Ich nickte zögernd. »Ich werde es wohl einfach drauf ankommen lassen müssen, wenn wir uns wiederbegegnen. Lebt er denn hier in der Nähe?«

»Er hat ein Stadthaus hier in Palma, etwas kleiner als unseres«, antwortete Maddy, »aber die meiste Zeit verbringt er in Sóller, wo er eine wunderschöne Finca und eine riesige Orangenplantage besitzt.«

Ich sah Maddy erstaunt an. »Francisco baut Orangen an?«

Maddy schmunzelte über meine Überraschung. »Ja. Allem Anschein nach hat er wohl ziemlich turbulente Zeiten erlebt, darum war es ihm ganz recht, mal ein paar ruhigere Jahre zu verbringen. Aber das soll er dir lieber alles selbst erzählen. Wenn du einverstanden bist, machen wir morgen einen Ausflug nach Sóller und besuchen ihn dort?«

Entschlossen reckte ich mein Kinn in die Höhe. »Gerne! Man soll sich seinen Herausforderungen stellen!«

Maddy kicherte. »Gemma, du hast schon in so vielen Situationen unerschrockenen Mut bewiesen. Nur, wenn es um Gefühle geht, bist du ein Hasenfuß.«

Gespielt beleidigt streckte ich ihr die Zunge heraus.

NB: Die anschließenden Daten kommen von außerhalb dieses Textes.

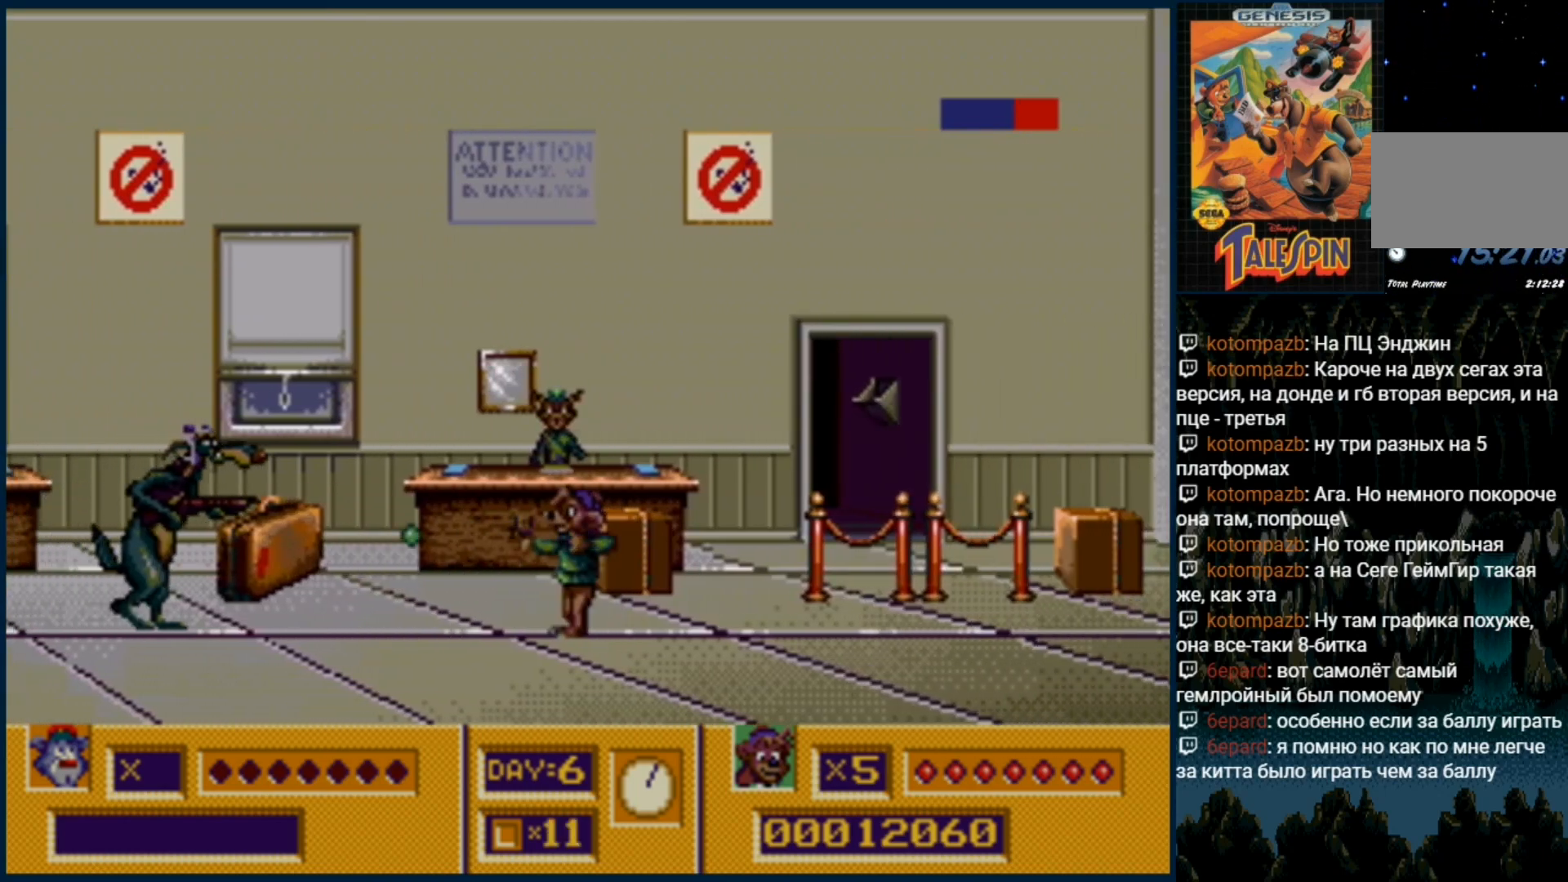
{"dt_ms": 500, "buttons": ["DPAD_RIGHT"], "events": [[17, "B", "up"], [50, "DPAD_RIGHT", "down"]]}
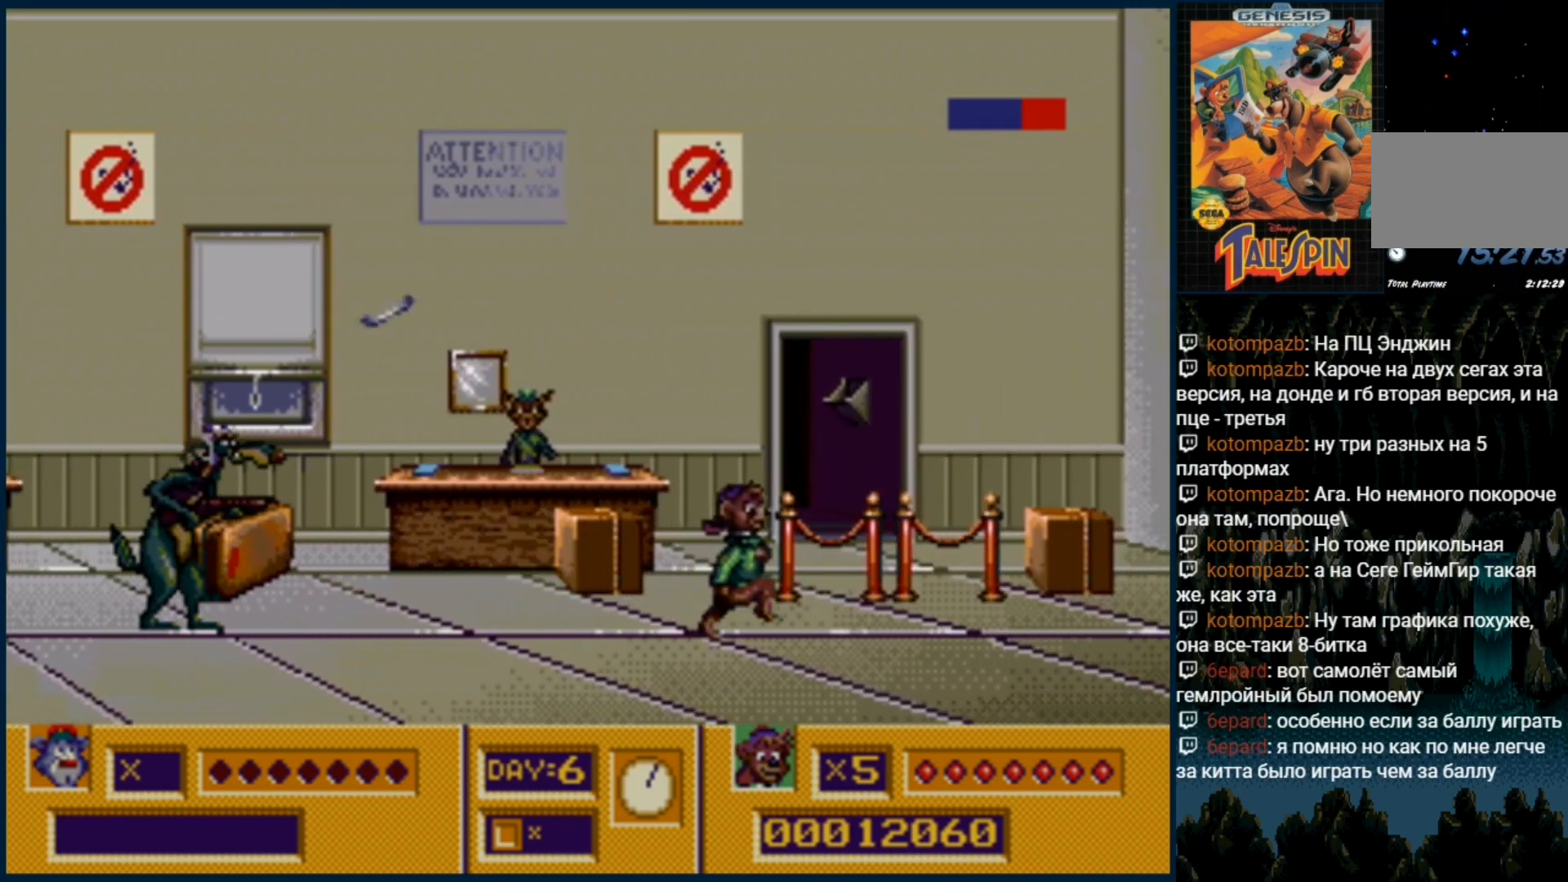
{"dt_ms": 500, "buttons": [], "events": [[17, "DPAD_RIGHT", "up"], [150, "B", "down"], [250, "B", "up"], [333, "B", "down"], [450, "B", "up"]]}
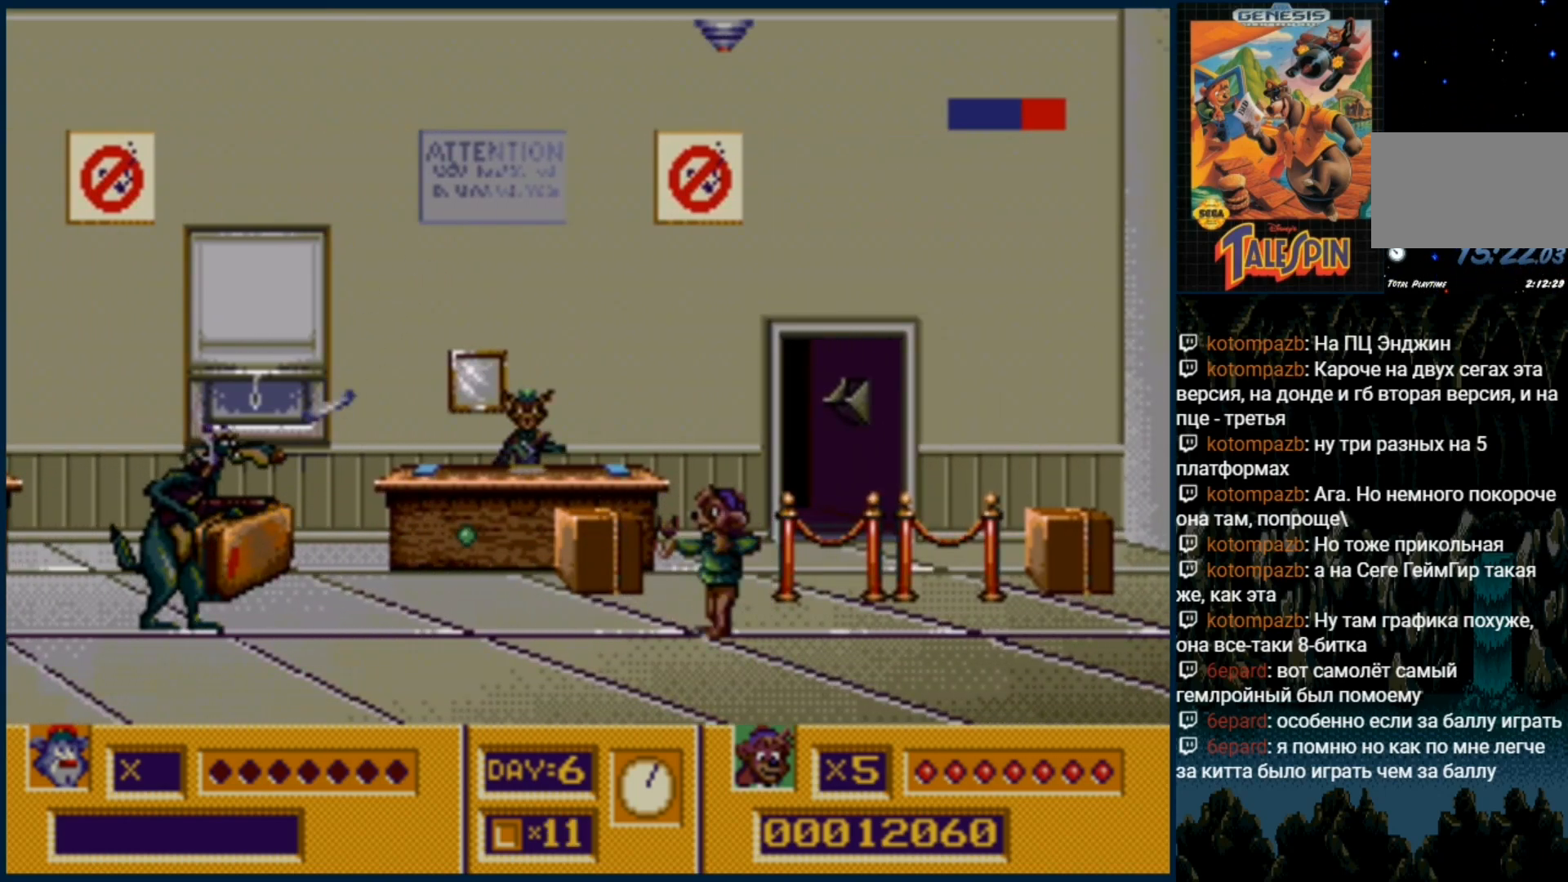
{"dt_ms": 500, "buttons": ["B"], "events": [[317, "B", "down"], [383, "B", "up"], [500, "B", "down"]]}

Dann brachen wir beide in Lachen aus.

 

 

Etwas mühsam rumpelten unsere Kutschen die steinigen Wege in das Tramuntana-Gebirge hinauf. Wir hatten bereits eine gewisse Wegstrecke durch das Binnenland Mallorcas hinter uns gebracht, waren durch verschlafene kleine Dörfchen und an herrschaftlichen Villen und Fincas vorbei gekommen. Zu Fuß wären Maddy, Miguel und ich sicherlich schneller vorangekommen, doch so einsam war diese Gegend nun auch wieder nicht, als dass wir diese auffällige Fortbewegungsweise gewagt hätten. Dafür ermöglichte das langsame Tempo unserer Kutschen es uns wiederum, den famosen Blick auf die Berge der Serra de Tramuntana zu genießen.

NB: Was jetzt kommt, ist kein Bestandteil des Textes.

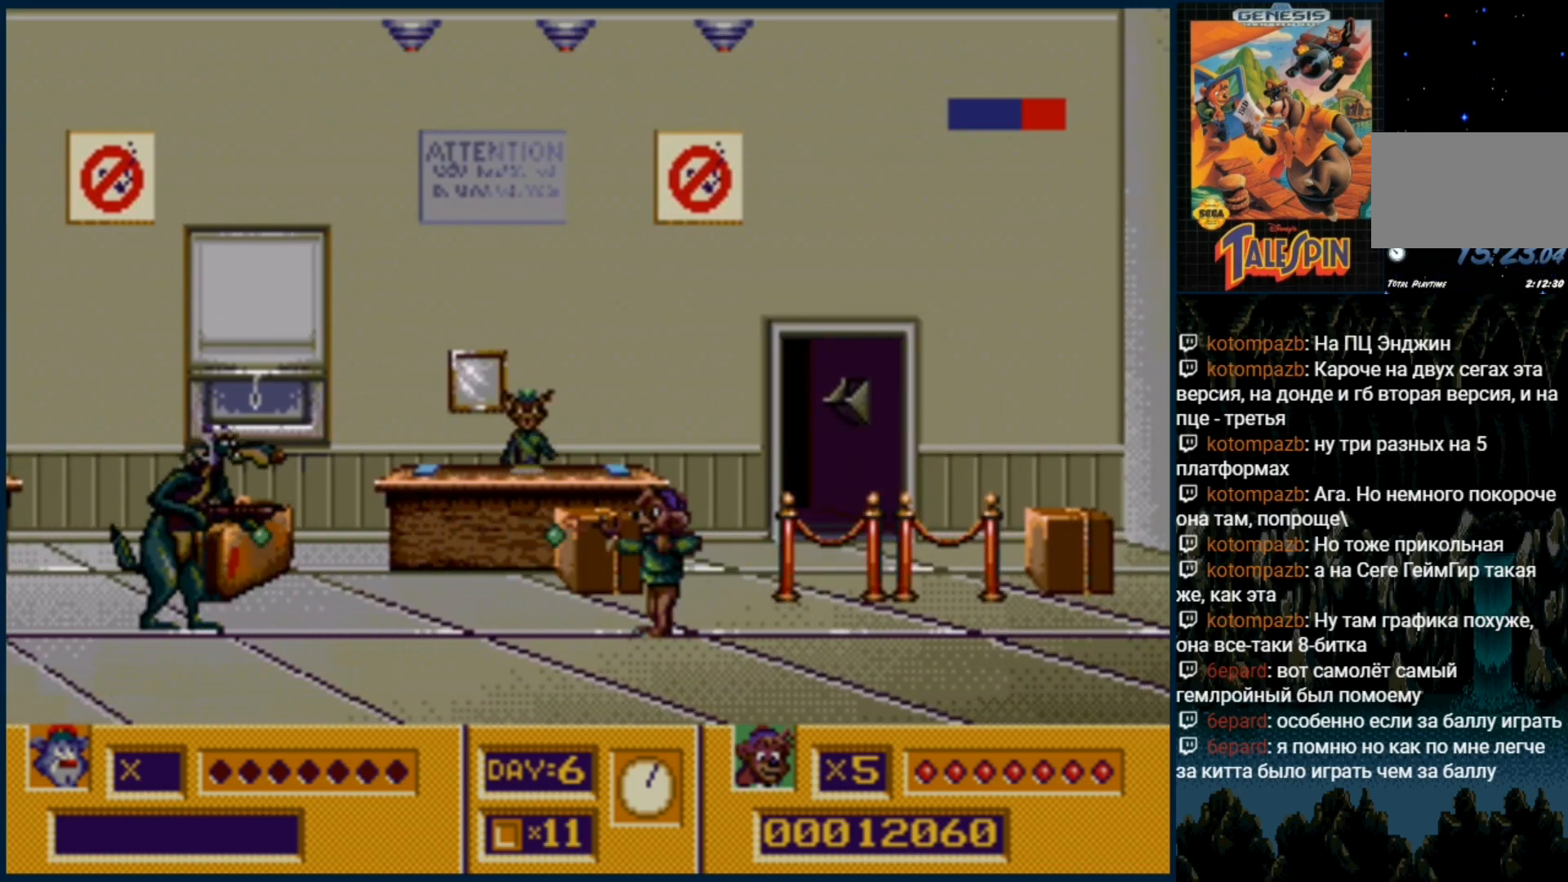
{"dt_ms": 500, "buttons": ["B"], "events": [[17, "B", "up"], [100, "B", "down"], [233, "B", "up"], [283, "B", "down"], [400, "B", "up"], [467, "B", "down"]]}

Als wir schließlich den letzten Pass überwunden hatten, bot sich uns eine grandiose Aussicht auf das Tal von Sóller sowie das Städtchen selbst mit seinen großen Villen und pittoresken Häuschen und auf die vielen Orangenplantagen ringsum. Deren leuchtende Früchte wurden deutlich erkennbar, sobald wir näher kamen, und erschienen selbst mir appetitanregend, obwohl Früchte schon seit langer Zeit nicht mehr zu meinem Speiseplan gehörten.

Franciscos Finca lag etwas außerhalb und er wartete zusammen mit seiner Dienerschaft bereits vor dem Haupthaus auf uns, als unsere Kutschen langsam auf das Gebäude zurollten. Er überragte seine Dienstboten um deutlich mehr als eine Haupteslänge und mir ging durch den Kopf, dass die Funktion eines Großgrundbesitzers ihm doch viel besser zu Gesicht stand, als ich ursprünglich angenommen hatte.

Als wir ausstiegen, begrüßte er uns alle mit einer freundschaftlichen Umarmung und wies die Dienerschaft an, unser Gepäck hineinzubringen.

»Seid ihr durstig?«, fragte er dann. »Ich habe in meinem Speisesaal ein wenig frisch gejagtes Wild angerichtet.«

Er führte uns durch einen großen Innenhof, in dem, ähnlich wie bei Maddys und Miguels Stadtpalast, ein Brunnen und etliche Pflanzenkübel standen, und öffnete die Tür zu seinem Speisesaal. Der Raum war riesig und trotz der Mittagshitze überraschend kühl. Im Zentrum stand eine lange massive Holztafel, auf der diverse frisch erlegte Hirsche lagen.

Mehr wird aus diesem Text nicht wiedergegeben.